08 Bach chez MendelssohnBach at the Mendelssohns
Mika Putterman; Jory Vinikour
Analekta AN 2 9532 (analekta.com/en)

Historical flute specialist and music-history researcher Mika Putterman has investigated the musical life and culture of late-18th and early-to-mid-19th-century Berlin and the Mendelssohn family. Her research informs this recording, a re-creation so to speak of a musical soirée at the home of Sarah Levy, Felix Mendelssohn’s great-aunt.

According to the liner notes, “when 19th-century musicians performed Baroque music, they paid little attention to what performance practice norms of the Baroque period might have been and instead used the expressive devices of their day.” Her stated intention in this recording is to explore “new territory, envisioning how the Romantics would have played Bach.” 

The result is a kind of hybrid interpretation of three of the flute sonatas traditionally attributed to J.S. Bach, combining much that sounds like contemporary historically informed Baroque interpretation with moments of Sturm und Drang and others of heart-on-sleeve Romanticism.
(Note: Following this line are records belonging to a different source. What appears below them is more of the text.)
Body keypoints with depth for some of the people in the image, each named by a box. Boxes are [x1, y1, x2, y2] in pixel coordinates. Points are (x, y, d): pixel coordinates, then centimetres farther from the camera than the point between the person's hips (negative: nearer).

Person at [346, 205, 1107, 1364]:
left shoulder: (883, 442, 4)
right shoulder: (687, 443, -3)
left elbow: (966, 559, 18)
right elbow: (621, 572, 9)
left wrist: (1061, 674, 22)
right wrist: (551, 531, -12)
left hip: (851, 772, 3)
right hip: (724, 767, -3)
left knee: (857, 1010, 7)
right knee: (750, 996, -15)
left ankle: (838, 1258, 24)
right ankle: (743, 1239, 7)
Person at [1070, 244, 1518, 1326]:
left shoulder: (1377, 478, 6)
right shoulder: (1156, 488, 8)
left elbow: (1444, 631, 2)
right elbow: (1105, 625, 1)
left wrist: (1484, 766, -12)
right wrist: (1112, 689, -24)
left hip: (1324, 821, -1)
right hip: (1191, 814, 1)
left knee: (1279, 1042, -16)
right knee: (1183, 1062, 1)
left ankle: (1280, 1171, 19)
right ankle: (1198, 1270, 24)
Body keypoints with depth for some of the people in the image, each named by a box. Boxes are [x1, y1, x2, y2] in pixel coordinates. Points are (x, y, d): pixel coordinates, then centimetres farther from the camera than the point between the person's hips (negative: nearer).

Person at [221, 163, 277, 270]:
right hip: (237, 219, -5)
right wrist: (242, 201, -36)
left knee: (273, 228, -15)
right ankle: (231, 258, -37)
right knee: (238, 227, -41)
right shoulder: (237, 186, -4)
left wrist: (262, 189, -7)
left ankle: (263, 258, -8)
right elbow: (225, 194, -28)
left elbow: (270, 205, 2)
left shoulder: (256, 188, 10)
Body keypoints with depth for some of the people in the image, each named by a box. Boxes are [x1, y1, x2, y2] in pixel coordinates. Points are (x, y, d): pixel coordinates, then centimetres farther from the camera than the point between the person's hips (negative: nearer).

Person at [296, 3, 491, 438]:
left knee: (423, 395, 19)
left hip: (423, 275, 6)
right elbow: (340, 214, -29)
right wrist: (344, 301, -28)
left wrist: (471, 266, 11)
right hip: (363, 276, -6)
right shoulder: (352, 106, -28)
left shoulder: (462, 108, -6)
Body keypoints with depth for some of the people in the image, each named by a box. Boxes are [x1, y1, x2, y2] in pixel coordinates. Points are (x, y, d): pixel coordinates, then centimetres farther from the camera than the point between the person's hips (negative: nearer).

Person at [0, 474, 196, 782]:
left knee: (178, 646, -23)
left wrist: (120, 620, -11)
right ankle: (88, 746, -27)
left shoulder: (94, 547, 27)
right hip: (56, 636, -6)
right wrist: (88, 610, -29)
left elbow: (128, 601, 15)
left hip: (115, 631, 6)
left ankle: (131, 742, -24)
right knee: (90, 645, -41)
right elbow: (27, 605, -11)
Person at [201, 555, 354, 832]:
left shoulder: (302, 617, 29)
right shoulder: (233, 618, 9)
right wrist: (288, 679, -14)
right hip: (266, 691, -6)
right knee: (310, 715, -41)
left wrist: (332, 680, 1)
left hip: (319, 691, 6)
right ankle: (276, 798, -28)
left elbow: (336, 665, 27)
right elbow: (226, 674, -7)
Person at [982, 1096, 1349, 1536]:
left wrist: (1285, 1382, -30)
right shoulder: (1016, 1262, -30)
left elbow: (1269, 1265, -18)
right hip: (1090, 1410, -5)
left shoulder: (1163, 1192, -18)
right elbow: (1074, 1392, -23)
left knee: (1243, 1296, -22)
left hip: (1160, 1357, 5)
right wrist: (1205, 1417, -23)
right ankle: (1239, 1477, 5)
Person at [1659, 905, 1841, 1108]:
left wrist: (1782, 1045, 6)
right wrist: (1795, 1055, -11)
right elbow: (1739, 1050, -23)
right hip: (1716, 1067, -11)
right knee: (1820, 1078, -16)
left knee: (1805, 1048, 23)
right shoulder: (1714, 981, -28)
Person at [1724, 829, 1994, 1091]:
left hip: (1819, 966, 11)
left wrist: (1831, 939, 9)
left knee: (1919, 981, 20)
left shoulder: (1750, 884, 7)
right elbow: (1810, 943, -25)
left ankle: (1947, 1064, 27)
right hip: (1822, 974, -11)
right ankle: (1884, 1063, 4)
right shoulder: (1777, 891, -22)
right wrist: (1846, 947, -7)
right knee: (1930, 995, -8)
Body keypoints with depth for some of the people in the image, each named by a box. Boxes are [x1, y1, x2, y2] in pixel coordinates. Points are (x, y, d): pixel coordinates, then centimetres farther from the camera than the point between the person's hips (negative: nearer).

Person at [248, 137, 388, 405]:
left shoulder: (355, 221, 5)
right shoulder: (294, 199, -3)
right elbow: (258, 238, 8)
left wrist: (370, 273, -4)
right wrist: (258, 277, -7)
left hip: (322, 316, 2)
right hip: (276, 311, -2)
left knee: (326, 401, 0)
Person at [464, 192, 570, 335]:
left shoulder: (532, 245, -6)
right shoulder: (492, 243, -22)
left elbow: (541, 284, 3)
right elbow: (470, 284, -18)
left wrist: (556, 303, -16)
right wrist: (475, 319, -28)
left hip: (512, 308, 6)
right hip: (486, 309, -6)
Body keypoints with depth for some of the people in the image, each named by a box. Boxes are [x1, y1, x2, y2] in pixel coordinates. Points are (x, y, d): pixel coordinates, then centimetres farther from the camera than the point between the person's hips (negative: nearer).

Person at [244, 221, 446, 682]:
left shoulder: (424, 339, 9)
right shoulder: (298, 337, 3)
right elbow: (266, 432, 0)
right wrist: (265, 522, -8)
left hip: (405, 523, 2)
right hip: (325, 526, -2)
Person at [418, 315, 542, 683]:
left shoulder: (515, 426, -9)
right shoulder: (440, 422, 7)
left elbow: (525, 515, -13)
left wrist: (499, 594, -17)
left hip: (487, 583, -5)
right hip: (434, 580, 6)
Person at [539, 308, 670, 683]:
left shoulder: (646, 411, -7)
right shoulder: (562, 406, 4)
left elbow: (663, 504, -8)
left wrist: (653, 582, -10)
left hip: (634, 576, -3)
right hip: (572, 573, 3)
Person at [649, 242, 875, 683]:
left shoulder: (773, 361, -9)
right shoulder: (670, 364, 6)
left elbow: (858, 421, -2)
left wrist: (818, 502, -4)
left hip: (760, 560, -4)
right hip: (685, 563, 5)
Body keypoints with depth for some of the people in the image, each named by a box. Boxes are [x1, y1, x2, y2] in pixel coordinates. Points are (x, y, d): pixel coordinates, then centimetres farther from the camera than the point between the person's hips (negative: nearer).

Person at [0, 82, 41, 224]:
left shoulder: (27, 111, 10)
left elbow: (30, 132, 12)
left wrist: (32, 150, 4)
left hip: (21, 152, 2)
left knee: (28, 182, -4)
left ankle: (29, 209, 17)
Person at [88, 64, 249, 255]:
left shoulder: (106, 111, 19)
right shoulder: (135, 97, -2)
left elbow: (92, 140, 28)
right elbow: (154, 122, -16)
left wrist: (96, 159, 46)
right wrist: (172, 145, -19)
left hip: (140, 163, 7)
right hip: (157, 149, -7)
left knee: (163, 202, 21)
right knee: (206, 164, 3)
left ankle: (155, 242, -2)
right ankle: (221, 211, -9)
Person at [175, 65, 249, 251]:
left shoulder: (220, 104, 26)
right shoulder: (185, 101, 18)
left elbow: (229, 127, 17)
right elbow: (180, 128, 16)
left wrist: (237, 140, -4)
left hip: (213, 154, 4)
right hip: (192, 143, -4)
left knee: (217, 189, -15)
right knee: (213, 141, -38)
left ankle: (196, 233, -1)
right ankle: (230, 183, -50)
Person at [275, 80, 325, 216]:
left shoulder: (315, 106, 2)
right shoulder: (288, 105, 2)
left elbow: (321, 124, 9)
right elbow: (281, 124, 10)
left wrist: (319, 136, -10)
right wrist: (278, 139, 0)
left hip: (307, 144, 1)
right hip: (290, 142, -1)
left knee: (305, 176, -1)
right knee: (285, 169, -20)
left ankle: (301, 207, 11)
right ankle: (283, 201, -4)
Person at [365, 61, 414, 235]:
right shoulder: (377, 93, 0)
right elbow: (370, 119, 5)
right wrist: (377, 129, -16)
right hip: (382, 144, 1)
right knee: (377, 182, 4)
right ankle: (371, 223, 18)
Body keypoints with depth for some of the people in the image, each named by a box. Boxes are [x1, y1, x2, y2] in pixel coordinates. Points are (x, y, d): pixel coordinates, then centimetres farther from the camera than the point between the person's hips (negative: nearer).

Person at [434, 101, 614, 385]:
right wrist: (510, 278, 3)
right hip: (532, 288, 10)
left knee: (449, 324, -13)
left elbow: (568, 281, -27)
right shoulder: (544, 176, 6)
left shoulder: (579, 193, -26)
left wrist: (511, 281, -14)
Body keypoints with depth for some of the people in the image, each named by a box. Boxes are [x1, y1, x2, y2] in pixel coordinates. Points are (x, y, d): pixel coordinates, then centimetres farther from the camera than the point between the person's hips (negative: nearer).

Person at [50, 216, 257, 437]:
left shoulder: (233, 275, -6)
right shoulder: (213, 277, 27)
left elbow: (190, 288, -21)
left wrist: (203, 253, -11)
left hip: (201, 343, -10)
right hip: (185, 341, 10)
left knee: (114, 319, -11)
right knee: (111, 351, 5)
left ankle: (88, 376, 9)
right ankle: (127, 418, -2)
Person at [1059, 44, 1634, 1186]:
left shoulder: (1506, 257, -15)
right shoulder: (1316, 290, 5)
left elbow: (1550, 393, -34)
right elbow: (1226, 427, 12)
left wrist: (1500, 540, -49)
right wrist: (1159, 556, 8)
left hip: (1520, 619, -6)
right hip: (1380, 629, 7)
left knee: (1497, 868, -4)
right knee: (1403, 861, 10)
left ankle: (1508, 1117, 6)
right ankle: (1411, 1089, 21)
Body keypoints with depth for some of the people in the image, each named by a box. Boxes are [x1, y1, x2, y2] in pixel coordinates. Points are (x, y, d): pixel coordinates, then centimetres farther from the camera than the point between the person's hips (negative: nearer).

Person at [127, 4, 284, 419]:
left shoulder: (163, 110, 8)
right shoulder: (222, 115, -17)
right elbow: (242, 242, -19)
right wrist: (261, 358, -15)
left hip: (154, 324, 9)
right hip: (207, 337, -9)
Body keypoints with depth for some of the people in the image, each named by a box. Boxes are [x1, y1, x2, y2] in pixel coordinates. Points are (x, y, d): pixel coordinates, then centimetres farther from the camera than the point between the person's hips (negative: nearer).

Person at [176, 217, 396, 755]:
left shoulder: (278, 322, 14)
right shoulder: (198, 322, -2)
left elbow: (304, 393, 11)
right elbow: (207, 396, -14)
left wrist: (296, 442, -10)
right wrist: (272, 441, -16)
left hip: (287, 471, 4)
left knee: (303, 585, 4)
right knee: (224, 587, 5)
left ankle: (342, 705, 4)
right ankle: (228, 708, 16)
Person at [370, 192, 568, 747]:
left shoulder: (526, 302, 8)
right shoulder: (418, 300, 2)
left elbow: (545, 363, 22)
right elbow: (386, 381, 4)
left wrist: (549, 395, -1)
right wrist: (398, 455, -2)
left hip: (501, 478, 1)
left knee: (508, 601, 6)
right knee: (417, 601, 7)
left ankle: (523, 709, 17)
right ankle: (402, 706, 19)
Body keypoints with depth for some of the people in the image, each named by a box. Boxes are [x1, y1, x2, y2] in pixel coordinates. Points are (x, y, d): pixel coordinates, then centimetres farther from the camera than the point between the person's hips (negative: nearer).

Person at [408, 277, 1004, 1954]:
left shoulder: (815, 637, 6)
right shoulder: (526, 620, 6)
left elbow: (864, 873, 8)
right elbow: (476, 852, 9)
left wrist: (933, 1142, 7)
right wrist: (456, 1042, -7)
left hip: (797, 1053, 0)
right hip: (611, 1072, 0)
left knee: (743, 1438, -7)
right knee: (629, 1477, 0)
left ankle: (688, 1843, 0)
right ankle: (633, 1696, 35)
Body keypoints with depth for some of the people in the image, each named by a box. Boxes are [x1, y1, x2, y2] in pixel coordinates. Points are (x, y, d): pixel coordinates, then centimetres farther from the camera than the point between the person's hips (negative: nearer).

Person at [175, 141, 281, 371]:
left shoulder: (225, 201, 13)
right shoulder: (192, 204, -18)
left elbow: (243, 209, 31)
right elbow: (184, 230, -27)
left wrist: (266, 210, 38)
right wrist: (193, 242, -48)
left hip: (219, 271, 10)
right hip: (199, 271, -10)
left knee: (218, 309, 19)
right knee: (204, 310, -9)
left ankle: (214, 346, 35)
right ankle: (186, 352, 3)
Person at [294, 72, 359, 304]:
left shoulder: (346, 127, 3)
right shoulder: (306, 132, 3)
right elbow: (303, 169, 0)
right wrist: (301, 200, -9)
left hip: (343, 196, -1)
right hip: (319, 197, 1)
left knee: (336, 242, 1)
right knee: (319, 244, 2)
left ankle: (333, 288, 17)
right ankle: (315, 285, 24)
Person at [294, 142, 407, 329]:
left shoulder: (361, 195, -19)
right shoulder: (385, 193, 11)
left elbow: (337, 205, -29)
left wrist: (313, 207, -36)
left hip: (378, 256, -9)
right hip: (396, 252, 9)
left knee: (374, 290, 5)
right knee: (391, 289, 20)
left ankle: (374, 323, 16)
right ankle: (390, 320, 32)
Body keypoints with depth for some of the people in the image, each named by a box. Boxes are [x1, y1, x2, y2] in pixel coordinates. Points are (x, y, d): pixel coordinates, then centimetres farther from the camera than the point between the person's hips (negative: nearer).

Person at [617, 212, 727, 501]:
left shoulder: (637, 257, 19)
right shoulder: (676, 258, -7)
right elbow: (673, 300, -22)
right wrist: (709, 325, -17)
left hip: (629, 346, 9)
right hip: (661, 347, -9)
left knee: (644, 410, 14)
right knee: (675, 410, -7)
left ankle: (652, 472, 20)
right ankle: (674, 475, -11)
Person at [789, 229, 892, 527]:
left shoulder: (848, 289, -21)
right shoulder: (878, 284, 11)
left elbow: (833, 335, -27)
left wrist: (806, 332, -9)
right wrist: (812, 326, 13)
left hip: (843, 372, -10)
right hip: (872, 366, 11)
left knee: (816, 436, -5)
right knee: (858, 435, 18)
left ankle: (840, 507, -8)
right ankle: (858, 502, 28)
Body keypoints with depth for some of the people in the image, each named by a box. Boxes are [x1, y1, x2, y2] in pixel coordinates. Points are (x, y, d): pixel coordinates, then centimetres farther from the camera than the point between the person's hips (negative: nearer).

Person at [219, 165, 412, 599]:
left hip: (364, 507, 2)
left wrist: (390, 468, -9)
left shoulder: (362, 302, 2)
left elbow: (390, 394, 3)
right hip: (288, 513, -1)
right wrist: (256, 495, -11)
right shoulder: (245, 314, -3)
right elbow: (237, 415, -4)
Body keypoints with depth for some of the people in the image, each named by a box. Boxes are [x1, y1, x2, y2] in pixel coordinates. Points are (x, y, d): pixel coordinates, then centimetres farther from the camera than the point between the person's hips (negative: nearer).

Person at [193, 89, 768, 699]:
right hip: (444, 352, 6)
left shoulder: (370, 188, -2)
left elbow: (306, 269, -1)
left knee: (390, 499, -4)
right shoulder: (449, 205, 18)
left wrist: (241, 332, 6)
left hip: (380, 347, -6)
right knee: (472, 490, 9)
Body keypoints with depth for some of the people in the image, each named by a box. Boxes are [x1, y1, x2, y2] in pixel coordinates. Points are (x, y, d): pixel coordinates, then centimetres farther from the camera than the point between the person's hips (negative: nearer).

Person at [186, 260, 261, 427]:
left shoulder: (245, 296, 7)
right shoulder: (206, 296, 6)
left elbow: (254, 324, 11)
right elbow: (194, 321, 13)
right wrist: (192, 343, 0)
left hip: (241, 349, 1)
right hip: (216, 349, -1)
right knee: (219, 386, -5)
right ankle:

With the very able collaboration of fortepianist Jory Vinikour, she has put together an altogether convincing performance.

The cornerstone of the whole production is Putterman’s transcription of Felix Mendelssohn’s Violin Sonata in F Minor, Op.4, in which the performance practices of the early 19th century make total sense. The extension of these practices into the flute sonatas, odd as it sounds on first listening, actually works! So, kudos to Putterman and Vinikour for opening at least my ears, and hopefully many others, to what might have been the sensibility of a long-lost time.